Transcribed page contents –
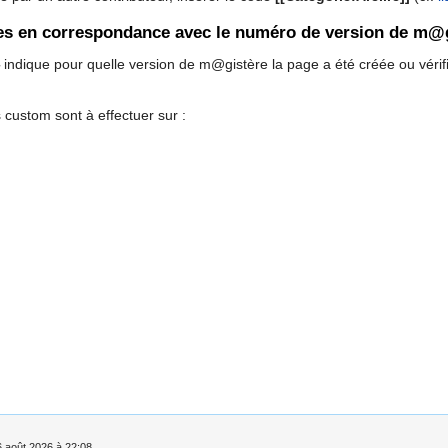
ages en correspondance avec le numéro de version de m@
indique pour quelle version de m@gistère la page a été créée ou vérif
 custom sont à effectuer sur :
 6 août 2026 à 22:08.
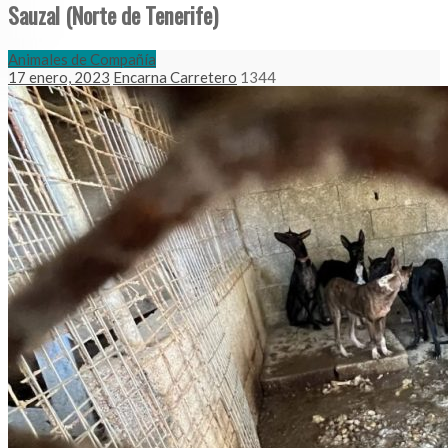
Sauzal (Norte de Tenerife)
Animales de Compañía
17 enero, 2023
Encarna Carretero
1344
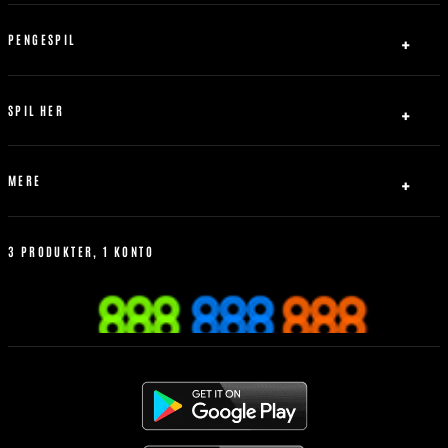
Privatlivspolitik
Sitemap
Ansvarligt Spil
PENGESPIL
Servicebetingelser
Indbetaling
Abrydelse af forbindelse
Udbetaling
SPIL HER
Bonus Politik
Fodbold
Tennis
MERE
Basketball
Livespil
Hvordan man better
Betting Historik
3 PRODUKTER, 1 KONTO
Mest Populære
Regler for sportsvæddemål
Mobilen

Task –
Retype the data above in full, exactly as it stands, and skip any image.

Response for this exercise –
ages en correspondance avec le numéro de version de m@
indique pour quelle version de m@gistère la page a été créée ou vérif
 custom sont à effectuer sur :
 6 août 2026 à 22:08.
Sauzal (Norte de Tenerife)
Animales de Compañía
17 enero, 2023
Encarna Carretero
1344
Privatlivspolitik
Sitemap
Ansvarligt Spil
PENGESPIL
Servicebetingelser
Indbetaling
Abrydelse af forbindelse
Udbetaling
SPIL HER
Bonus Politik
Fodbold
Tennis
MERE
Basketball
Livespil
Hvordan man better
Betting Historik
3 PRODUKTER, 1 KONTO
Mest Populære
Regler for sportsvæddemål
Mobilen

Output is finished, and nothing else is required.